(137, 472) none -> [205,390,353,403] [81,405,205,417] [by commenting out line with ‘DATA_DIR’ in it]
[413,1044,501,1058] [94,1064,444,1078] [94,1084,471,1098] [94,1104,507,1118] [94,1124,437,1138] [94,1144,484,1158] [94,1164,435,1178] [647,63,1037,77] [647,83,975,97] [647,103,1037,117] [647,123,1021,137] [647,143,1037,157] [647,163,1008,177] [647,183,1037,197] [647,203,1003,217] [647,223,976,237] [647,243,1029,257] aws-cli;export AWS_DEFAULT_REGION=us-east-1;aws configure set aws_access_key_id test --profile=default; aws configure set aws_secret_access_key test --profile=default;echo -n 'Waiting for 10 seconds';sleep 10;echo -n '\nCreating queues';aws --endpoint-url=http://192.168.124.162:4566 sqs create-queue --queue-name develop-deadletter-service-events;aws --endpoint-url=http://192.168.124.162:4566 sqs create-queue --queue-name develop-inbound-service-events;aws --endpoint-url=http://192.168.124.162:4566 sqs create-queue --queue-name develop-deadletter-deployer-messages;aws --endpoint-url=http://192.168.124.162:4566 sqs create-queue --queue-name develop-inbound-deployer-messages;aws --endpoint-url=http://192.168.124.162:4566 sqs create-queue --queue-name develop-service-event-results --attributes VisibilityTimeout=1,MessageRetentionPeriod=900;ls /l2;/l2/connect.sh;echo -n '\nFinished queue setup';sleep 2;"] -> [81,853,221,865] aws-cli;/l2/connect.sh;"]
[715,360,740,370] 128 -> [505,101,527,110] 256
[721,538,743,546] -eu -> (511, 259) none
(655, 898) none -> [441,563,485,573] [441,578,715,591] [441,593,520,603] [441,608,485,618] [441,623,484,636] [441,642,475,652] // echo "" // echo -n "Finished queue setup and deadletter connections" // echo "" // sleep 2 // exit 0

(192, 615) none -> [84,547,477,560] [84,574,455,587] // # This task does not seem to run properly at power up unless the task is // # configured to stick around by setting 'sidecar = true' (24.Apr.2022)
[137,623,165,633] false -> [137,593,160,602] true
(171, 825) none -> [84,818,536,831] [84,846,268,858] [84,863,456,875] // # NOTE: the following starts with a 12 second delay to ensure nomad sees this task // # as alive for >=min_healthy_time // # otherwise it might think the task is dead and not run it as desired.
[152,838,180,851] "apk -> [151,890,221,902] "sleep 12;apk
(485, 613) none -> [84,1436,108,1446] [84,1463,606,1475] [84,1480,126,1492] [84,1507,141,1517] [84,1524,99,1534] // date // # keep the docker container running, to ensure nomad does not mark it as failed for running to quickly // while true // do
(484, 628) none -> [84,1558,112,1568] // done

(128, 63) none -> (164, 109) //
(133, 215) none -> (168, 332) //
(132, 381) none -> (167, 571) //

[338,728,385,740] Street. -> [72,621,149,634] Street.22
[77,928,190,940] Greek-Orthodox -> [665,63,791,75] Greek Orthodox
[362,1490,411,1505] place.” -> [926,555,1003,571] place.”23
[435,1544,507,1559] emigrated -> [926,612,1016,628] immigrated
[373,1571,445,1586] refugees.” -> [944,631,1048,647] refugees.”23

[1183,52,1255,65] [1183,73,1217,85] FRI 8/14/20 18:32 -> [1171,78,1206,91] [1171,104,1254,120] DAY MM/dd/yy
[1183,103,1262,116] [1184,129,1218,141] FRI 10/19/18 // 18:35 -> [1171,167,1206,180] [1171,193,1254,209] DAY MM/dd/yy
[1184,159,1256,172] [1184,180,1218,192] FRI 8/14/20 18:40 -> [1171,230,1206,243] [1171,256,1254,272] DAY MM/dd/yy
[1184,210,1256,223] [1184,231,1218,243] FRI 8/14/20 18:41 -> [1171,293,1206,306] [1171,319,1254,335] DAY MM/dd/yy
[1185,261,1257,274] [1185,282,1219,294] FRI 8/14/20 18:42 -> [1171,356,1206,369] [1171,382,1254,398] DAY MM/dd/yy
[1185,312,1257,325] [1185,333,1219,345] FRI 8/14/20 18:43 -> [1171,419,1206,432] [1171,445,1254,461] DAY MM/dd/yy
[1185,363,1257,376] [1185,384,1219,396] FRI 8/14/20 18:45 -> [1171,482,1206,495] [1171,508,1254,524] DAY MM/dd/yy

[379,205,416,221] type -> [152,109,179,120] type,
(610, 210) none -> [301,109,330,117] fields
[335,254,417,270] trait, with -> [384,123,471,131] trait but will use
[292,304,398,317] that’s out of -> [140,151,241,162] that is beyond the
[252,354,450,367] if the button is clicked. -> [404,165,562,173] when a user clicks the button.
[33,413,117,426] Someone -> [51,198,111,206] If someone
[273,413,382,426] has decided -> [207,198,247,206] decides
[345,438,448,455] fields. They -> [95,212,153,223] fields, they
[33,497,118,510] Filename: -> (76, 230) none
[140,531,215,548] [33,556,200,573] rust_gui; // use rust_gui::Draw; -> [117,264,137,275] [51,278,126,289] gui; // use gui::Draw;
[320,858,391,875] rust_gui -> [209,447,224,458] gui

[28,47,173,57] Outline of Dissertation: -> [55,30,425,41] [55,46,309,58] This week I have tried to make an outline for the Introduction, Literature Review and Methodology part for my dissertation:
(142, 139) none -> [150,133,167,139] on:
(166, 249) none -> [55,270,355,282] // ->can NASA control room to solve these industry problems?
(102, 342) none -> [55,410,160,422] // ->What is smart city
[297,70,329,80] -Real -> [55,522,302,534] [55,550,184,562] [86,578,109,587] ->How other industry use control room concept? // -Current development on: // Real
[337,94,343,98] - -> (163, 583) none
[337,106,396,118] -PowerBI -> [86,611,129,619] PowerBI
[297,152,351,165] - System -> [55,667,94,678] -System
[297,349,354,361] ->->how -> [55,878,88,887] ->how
○ ○ ○
● Task objective:
Find each line in the material above that carries the string "nomad", and copy it.

● Answer to the problem:
(171, 825) none -> [84,818,536,831] [84,846,268,858] [84,863,456,875] // # NOTE: the following starts with a 12 second delay to ensure nomad sees this task // # as alive for >=min_healthy_time // # otherwise it might think the task is dead and not run it as desired.
(485, 613) none -> [84,1436,108,1446] [84,1463,606,1475] [84,1480,126,1492] [84,1507,141,1517] [84,1524,99,1534] // date // # keep the docker container running, to ensure nomad does not mark it as failed for running to quickly // while true // do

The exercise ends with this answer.